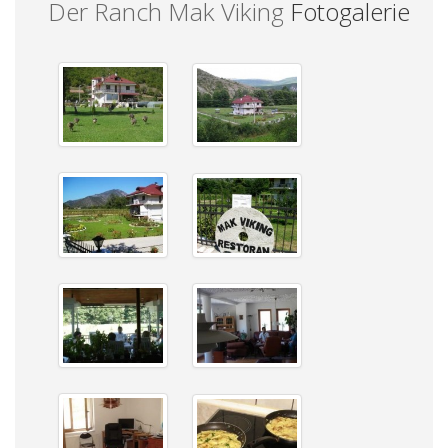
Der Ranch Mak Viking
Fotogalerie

──────────────────────────────

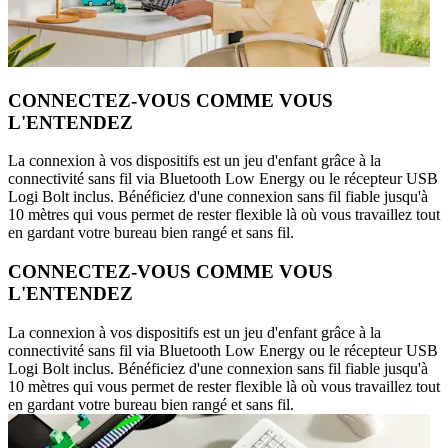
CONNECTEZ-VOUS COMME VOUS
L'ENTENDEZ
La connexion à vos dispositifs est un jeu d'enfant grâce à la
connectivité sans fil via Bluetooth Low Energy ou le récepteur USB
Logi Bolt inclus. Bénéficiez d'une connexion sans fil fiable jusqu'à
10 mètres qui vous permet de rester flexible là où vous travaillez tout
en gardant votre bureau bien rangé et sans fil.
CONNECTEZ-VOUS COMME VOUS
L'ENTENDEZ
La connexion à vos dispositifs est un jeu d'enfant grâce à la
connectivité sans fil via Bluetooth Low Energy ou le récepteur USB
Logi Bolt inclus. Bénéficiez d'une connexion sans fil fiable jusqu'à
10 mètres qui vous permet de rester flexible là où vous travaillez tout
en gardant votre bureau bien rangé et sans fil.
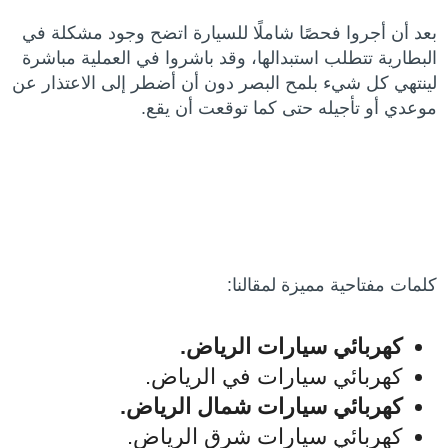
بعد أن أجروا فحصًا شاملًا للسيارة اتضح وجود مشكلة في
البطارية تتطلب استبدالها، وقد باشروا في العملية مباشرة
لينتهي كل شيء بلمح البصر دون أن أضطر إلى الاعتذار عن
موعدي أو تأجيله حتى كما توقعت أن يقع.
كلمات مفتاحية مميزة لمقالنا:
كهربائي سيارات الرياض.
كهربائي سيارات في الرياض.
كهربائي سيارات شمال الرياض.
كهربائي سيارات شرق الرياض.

──────────────────────────────

### [Work required]
Output, from the data above, the lines from the line with "موعدي أو تأجيله حتى كما توقعت أن يقع." to the line with "كهربائي سيارات شرق الرياض." exactly as they stand, both ends included and nothing else.

### [Exercise answer]
موعدي أو تأجيله حتى كما توقعت أن يقع.
كلمات مفتاحية مميزة لمقالنا:
كهربائي سيارات الرياض.
كهربائي سيارات في الرياض.
كهربائي سيارات شمال الرياض.
كهربائي سيارات شرق الرياض.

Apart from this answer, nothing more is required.